Help Needed: Physics Problem w/ Elevator & Goldfish Tank

[alonzo]

Hi! I have a physics problem that I just don't understand. It is as follows:

Imagine that you are in an elevator with a tank of water and three goldfish. A device in the gravel (of the fish tank) measures gauge pressure at the bottom at the tank.
(a) Suppose it reads 4000 N / m² with the elevator car at rest. Will it increase, decrease, or stay the same when the car accelerates upwards? Explain.
(b) What will it read if the car drops at 9.8 m / s²?

I know about pressure in relation to fluids at rest but I'm not sure what happens when the fluid is accelerated upwards or downwards. I also understand that gauge pressure is absolute pressure minus atmospheric pressure.
Please help - thanx!

 

[Crumbles]

The pressure recorded is due to the water and is given by
P =hdg;
where h is the height of the water, d is the density of the water and g is the acceleration due to gravity.

Now, d, the density =m/v,
where m is the total mass of the water and v is the total volume.

Therefore, P=[(hmg)/v]

Now, you probably realize that the 'mg' in the expression is the force due to gravity on the water.

If you now consider the case where the car is accelerating upwards (say with a force F), then then net force acting on the water will be [mg-F].

So, your new pressure will be P=[(h(mg-F))/v]

Therefore, the pressure registered on the gauge will be less than 4000Pa

Using a similar reasoning you can get to the answer to the second part of your question

 

[Locrian]

I'm getting a different sign than you are Crumbles. If the elevator is accelerating upwards, this should mean the pressure registered on the gauge is greater, not lesser, should it not?
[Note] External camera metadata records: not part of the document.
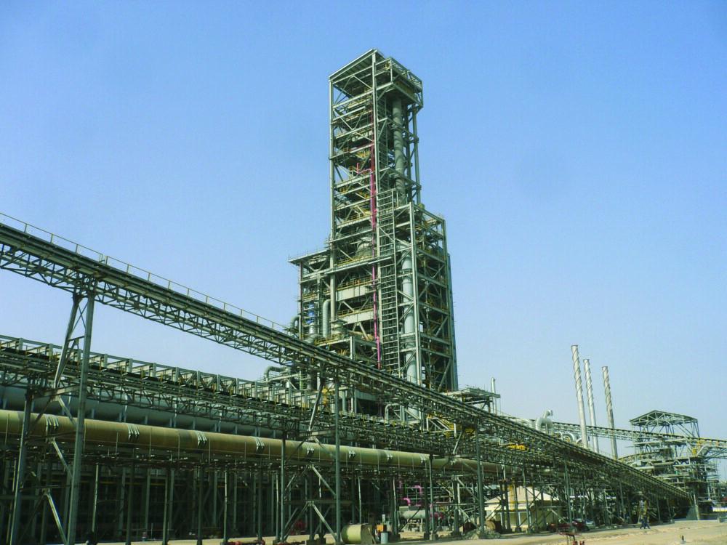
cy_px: 272
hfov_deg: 52.6
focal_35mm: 35
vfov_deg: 40.7
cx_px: 364
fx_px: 735
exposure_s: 1/500
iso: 100
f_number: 5.6
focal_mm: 5.8
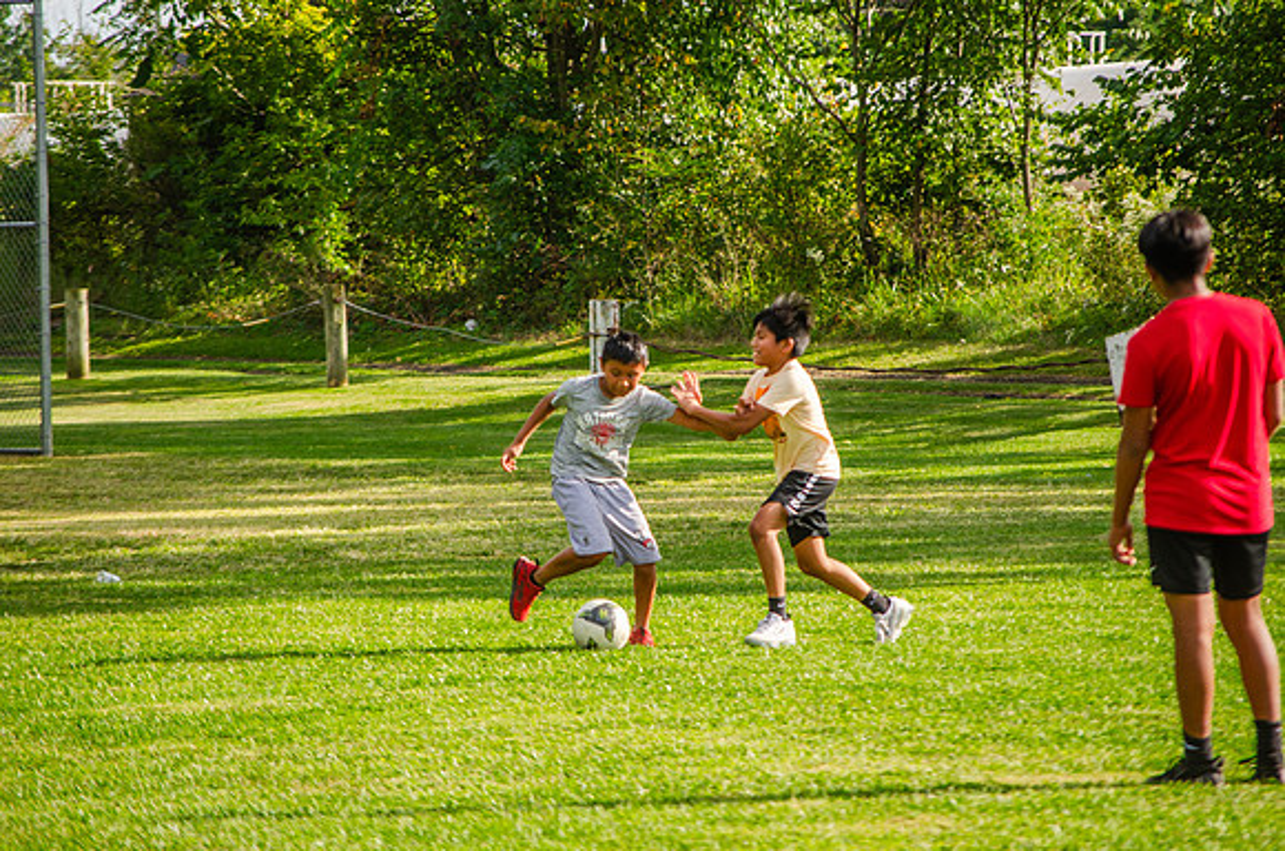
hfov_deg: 9.5
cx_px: 642
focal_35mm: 218
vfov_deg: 6.3
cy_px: 426
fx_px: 7747
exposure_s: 1/500
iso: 200
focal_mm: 145
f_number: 5.6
An elevator accelerating upwards should be no different than having a gravity equal to mg_earth + F.

Set me straight if I am incorrect.

 

[ehild]

Hi! I have a physics problem that I just don't understand. It is as follows:

Imagine that you are in an elevator with a tank of water and three goldfish. A device in the gravel (of the fish tank) measures gauge pressure at the bottom at the tank.
(a) Suppose it reads 4000 N / m² with the elevator car at rest. Will it increase, decrease, or stay the same when the car accelerates upwards? Explain.
(b) What will it read if the car drops at 9.8 m / s²?
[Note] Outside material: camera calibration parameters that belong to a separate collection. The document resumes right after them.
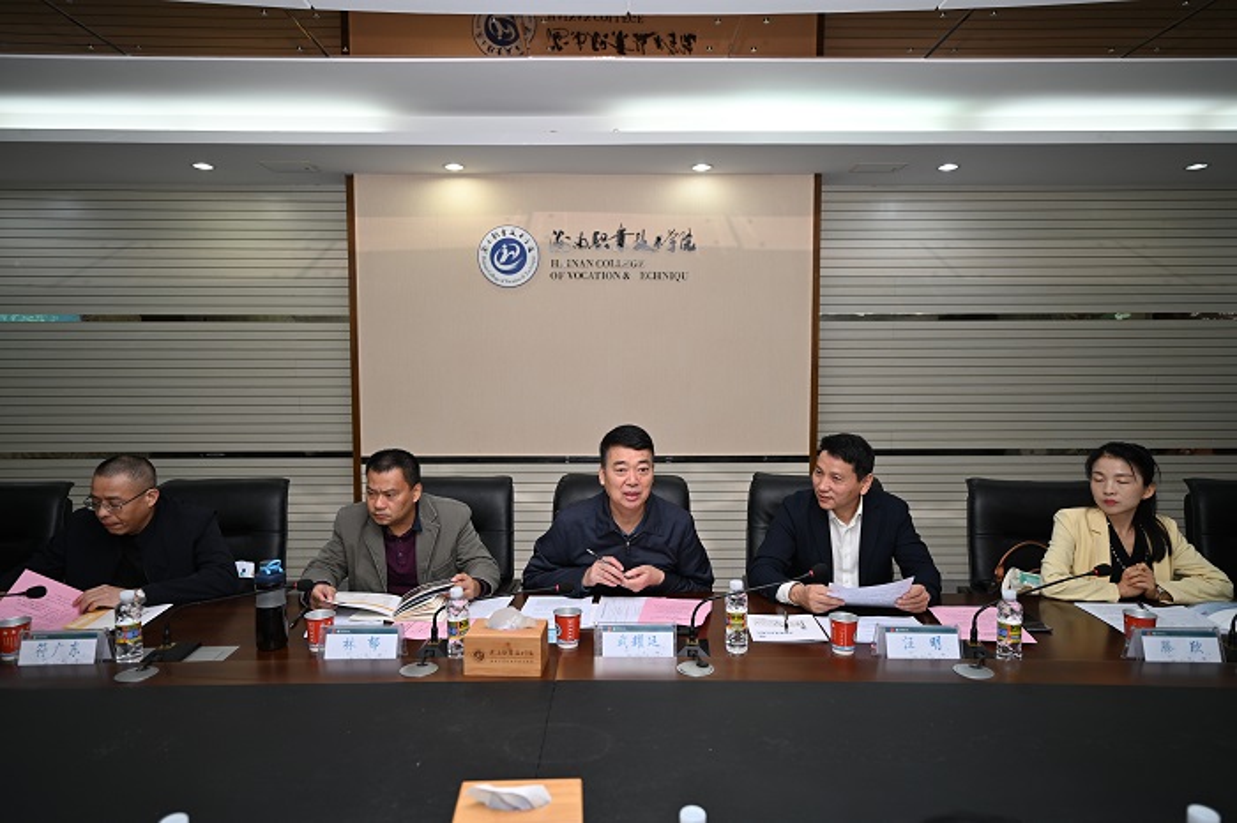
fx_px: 773
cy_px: 412
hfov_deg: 77.3
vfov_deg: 56.1
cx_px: 618
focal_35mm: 22
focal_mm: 22.5
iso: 200
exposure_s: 1/125
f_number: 2.8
I know about pressure in relation to fluids at rest but I'm not sure what happens when the fluid is accelerated upwards or downwards. I also understand that gauge pressure is absolute pressure minus atmospheric pressure.
Please help - thanx!

Think. What makes the water in the tank accelerate upward with "a"? A net force, equal to m*a. This force is the resultant of the downward force due to gravity , -m*g, the upward normal force Fn from the bottom of the tank and the downward force due to the atmospheric pressure, -A*Po, where A is the cross-section are of the tank. So m*a = Fn-m*g-A*Po.
The gauge pressure P read by the device at the bottom of the tank is equal to the normal force per unit area minus the atmospheric pressure.
P = Fn/A-Po = m*(a+g)/A.
The pressure increases if the elevator accelerates upward (and so does the tank together with it). It decreases in the opposite case. When the elevator is in the state of free fall, you feel "weightless" and so does the water in the tank: a=-g, P=0. (As there is no air between the water and the bottom of the tank, Fn must balance the outer pressure, and the gauge pressure is zero.)

ehild

 

[Crumbles]

I'm getting a different sign than you are Crumbles. If the elevator is accelerating upwards, this should mean the pressure registered on the gauge is greater, not lesser, should it not?
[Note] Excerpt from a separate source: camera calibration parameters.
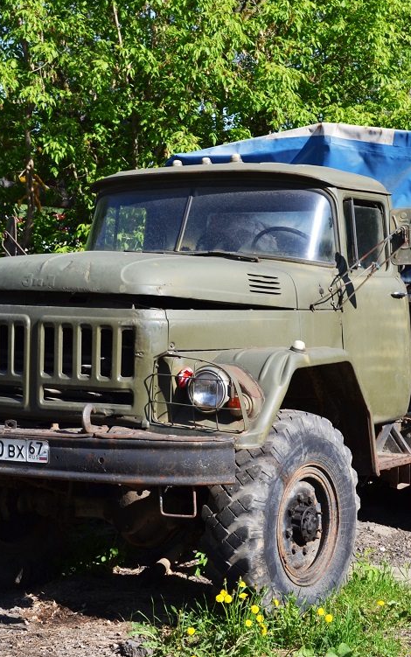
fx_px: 1268
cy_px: 328
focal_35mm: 71
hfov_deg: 18.4
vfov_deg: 29.0
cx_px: 237
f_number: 6.3
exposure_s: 1/160
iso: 100
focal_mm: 29
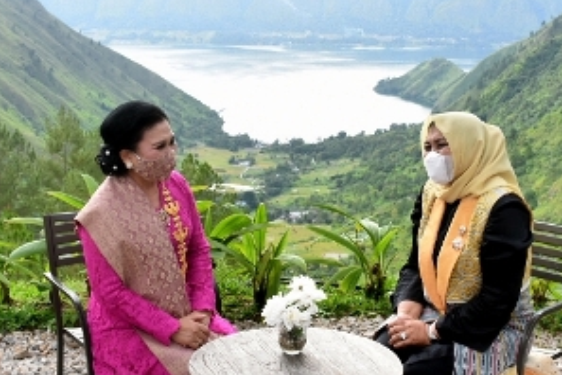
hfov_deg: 42.7
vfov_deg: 29.2
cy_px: 223
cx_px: 307
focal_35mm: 46
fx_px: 718
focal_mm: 22
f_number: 6.3
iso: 400
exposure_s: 1/100
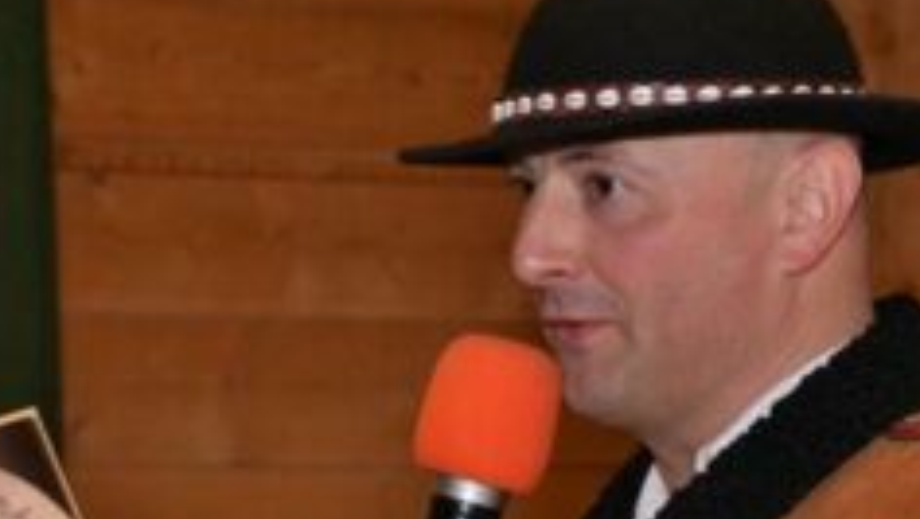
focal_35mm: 288
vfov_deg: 4.2
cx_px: 437
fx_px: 7029
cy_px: 562
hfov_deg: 7.5
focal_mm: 90
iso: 1600
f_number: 8
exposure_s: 1/60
An elevator accelerating upwards should be no different than having a gravity equal to mg_earth + F.

Set me straight if I am incorrect.

Yes, I apologise, you are actually right, the pressure must be greater when the car is accelerating up. I've just spotted where I went wrong. It was in the sign of the forces:

Your new pressure will be P=[(h(mg-F))/v]

But F is in the opposite direction to mg so it's actually P=[(h(mg-(-F)))/v], which is P=[(h(mg+F))/v] and therefore the pressure will be greater.